[Collected data]

Segment Open

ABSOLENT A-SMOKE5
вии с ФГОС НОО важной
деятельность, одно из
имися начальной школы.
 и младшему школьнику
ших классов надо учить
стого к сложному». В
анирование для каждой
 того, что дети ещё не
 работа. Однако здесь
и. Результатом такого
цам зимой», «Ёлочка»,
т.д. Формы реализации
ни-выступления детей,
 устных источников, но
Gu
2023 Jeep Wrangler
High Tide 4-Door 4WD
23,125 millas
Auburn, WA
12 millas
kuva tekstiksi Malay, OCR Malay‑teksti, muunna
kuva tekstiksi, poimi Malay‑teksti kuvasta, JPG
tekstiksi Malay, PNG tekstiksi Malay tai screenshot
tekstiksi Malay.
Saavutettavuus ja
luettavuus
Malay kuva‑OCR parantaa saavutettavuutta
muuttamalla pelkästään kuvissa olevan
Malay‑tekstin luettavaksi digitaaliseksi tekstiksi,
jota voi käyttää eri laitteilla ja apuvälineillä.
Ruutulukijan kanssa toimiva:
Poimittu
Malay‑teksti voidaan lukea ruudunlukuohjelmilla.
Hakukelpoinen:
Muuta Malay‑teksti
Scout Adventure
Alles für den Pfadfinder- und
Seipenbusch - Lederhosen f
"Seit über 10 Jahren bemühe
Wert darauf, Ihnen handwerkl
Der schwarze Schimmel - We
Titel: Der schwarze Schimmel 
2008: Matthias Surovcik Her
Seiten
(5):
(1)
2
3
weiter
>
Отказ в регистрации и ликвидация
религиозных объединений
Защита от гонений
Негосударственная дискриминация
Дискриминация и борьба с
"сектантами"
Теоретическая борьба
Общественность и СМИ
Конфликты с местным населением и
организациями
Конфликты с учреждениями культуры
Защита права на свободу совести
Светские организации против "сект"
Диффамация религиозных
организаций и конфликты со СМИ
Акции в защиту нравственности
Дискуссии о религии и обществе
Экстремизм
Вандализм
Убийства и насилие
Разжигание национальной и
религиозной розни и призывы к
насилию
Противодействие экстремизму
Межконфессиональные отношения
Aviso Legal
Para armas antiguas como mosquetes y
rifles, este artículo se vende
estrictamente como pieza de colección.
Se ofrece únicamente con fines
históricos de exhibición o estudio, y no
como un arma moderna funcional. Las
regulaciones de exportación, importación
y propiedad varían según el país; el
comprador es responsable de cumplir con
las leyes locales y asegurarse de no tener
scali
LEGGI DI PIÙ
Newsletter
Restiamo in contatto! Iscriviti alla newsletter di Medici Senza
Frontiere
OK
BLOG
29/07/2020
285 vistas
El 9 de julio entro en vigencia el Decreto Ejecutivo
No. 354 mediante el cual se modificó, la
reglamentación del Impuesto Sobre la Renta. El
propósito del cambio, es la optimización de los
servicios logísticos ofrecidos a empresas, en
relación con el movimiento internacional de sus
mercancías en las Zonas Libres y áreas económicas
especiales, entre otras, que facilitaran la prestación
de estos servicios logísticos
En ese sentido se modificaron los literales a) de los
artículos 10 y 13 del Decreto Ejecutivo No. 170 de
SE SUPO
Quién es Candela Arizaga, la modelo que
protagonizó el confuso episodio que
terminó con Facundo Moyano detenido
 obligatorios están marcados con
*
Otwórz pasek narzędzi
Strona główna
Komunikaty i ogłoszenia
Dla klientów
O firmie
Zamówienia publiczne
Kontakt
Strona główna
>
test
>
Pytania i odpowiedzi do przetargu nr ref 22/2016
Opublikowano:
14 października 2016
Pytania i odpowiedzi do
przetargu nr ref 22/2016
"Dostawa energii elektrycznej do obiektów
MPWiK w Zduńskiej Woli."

Segment Closed

Try it = Reproduce the lines from the beginning of the collected data through the line that contains "Malay‑teksti voidaan lukea", including that line.

Worked solution =
ABSOLENT A-SMOKE5
вии с ФГОС НОО важной
деятельность, одно из
имися начальной школы.
 и младшему школьнику
ших классов надо учить
стого к сложному». В
анирование для каждой
 того, что дети ещё не
 работа. Однако здесь
и. Результатом такого
цам зимой», «Ёлочка»,
т.д. Формы реализации
ни-выступления детей,
 устных источников, но
Gu
2023 Jeep Wrangler
High Tide 4-Door 4WD
23,125 millas
Auburn, WA
12 millas
kuva tekstiksi Malay, OCR Malay‑teksti, muunna
kuva tekstiksi, poimi Malay‑teksti kuvasta, JPG
tekstiksi Malay, PNG tekstiksi Malay tai screenshot
tekstiksi Malay.
Saavutettavuus ja
luettavuus
Malay kuva‑OCR parantaa saavutettavuutta
muuttamalla pelkästään kuvissa olevan
Malay‑tekstin luettavaksi digitaaliseksi tekstiksi,
jota voi käyttää eri laitteilla ja apuvälineillä.
Ruutulukijan kanssa toimiva:
Poimittu
Malay‑teksti voidaan lukea ruudunlukuohjelmilla.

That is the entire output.